- Data for this exercise
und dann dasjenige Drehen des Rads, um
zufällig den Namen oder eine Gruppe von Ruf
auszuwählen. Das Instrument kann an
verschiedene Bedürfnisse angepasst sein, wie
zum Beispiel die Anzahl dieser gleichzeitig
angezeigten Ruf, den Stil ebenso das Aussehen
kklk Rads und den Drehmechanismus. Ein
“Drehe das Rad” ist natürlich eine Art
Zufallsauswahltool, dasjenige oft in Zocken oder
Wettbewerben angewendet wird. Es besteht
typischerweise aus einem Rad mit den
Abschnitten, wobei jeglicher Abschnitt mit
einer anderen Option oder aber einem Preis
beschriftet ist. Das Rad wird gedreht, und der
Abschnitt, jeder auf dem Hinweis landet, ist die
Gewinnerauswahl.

- What is required
Could you retype each record exactly as it appears?

- Finished exercise
und dann dasjenige Drehen des Rads, um
zufällig den Namen oder eine Gruppe von Ruf
auszuwählen. Das Instrument kann an
verschiedene Bedürfnisse angepasst sein, wie
zum Beispiel die Anzahl dieser gleichzeitig
angezeigten Ruf, den Stil ebenso das Aussehen
kklk Rads und den Drehmechanismus. Ein
“Drehe das Rad” ist natürlich eine Art
Zufallsauswahltool, dasjenige oft in Zocken oder
Wettbewerben angewendet wird. Es besteht
typischerweise aus einem Rad mit den
Abschnitten, wobei jeglicher Abschnitt mit
einer anderen Option oder aber einem Preis
beschriftet ist. Das Rad wird gedreht, und der
Abschnitt, jeder auf dem Hinweis landet, ist die
Gewinnerauswahl.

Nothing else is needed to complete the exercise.